**Source passage:**
=== Section Start ===

Mostly, however, the other imperatives must be pressing and the community at large must be receptive to the proposed settlement.


There is no sign that Howard will provide this necessary leadership. He does not understand the necessity for the strong synthesis of indigenous rights and responsibilities, and what such a settlement will involve. To be fair, there is no reason to believe at this stage that Kevin Rudd possesses any greater intellectual insight or conviction on these questions. The ALP's indigenous policy is much more rounded than the federal Government's policies, and it is certainly more clear about indigenous rights, but they are still short of a high-tension balance between rights and responsibilities.


That there is no national leadership is first and foremost the responsibility of indigenous people. It is our failure. The first people who must get their thinking straight is ourselves. If we don't get the rights-responsibilities synthesis, then we don't even understand the nature of our predicament or the pathway out of it. If we think somebody else is going to provide the rigorous intellectual analyses (while we cling steadfast to the old nostrums), if we think somebody else is going to make the strategically acute calculations (while we fantasise about social justice and salvation via international covenants), and we think somebody else is going to take the necessary sophisticated political strategies (while we whinge in our sandpits and preach about our victimhood to the converted), then we deserve the kind of uninterested national leadership that we get.


Let me conclude by pointing out three problems with the indigenous rights agenda as it is now presented. First, it is just not credible on too many questions. Ordinary Australians are simply not convinced that land rights and culture alone will solve social problems.

Ordinary Australians can see through the fact social order is an urgent imperative, and Brough is right about this. Ordinary Australians are not like old progressive converts. They are sceptical about the old lines. They can no longer be sold slogans. The evidence of social and economic disrepair is too obvious for them to accept the old solutions. Those seeking indigenous rights must come up with more compelling justifications for the policies they propose.


Second, the advocacy must be more sophisticated and have more of an impact. Complaining in our own forums and resignation in the face of insuperable institutional and ideological barriers will get us nowhere. And nothing is insuperable.

=== Section End ===

**Data under study:**

=== Section Start ===

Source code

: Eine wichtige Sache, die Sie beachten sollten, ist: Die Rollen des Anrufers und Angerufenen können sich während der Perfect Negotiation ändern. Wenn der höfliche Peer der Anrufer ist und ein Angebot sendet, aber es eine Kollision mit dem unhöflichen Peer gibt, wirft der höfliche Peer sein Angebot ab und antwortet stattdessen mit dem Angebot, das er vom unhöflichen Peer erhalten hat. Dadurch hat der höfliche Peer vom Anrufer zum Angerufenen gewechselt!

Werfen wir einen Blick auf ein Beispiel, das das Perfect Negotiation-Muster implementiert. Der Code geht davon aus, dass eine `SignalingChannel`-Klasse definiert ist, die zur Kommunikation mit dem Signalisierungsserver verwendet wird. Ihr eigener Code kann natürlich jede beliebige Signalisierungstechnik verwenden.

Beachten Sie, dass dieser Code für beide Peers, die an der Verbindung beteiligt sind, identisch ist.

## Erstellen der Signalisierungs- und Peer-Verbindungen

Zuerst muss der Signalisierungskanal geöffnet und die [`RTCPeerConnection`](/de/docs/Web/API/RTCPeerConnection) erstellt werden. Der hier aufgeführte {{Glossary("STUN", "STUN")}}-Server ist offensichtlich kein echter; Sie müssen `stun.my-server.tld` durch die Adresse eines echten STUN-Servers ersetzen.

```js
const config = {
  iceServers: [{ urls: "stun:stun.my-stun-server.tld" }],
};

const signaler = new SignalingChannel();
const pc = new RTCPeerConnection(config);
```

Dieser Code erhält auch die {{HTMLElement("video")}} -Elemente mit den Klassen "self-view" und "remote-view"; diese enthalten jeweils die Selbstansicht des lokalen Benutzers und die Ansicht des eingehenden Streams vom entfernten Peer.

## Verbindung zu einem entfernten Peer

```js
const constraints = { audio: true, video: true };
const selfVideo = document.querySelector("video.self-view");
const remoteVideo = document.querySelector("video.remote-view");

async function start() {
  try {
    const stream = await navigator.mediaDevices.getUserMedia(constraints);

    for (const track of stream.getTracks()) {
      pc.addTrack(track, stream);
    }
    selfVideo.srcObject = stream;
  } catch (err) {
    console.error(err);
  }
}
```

=== Section End ===

**What this exercise asks:**
1) Answer these questions from the passage on indigenous rights:
(a) According to the passage, whose responsibility is it first and foremost that there is no national leadership?
(b) What are ordinary Australians not convinced will solve social problems on their own?
(c) Whose indigenous policy is called much more rounded than the federal Government's policies?
2) Reproduce the passage on indigenous rights between "There is no sign" and "rights and responsibilities.", inclusive.

**Task-by-task solutions:**
1)
(a) Indigenous people.
(b) Land rights and culture.
(c) The ALP's.

2)
There is no sign that Howard will provide this necessary leadership. He does not understand the necessity for the strong synthesis of indigenous rights and responsibilities, and what such a settlement will involve. To be fair, there is no reason to believe at this stage that Kevin Rudd possesses any greater intellectual insight or conviction on these questions. The ALP's indigenous policy is much more rounded than the federal Government's policies, and it is certainly more clear about indigenous rights, but they are still short of a high-tension balance between rights and responsibilities.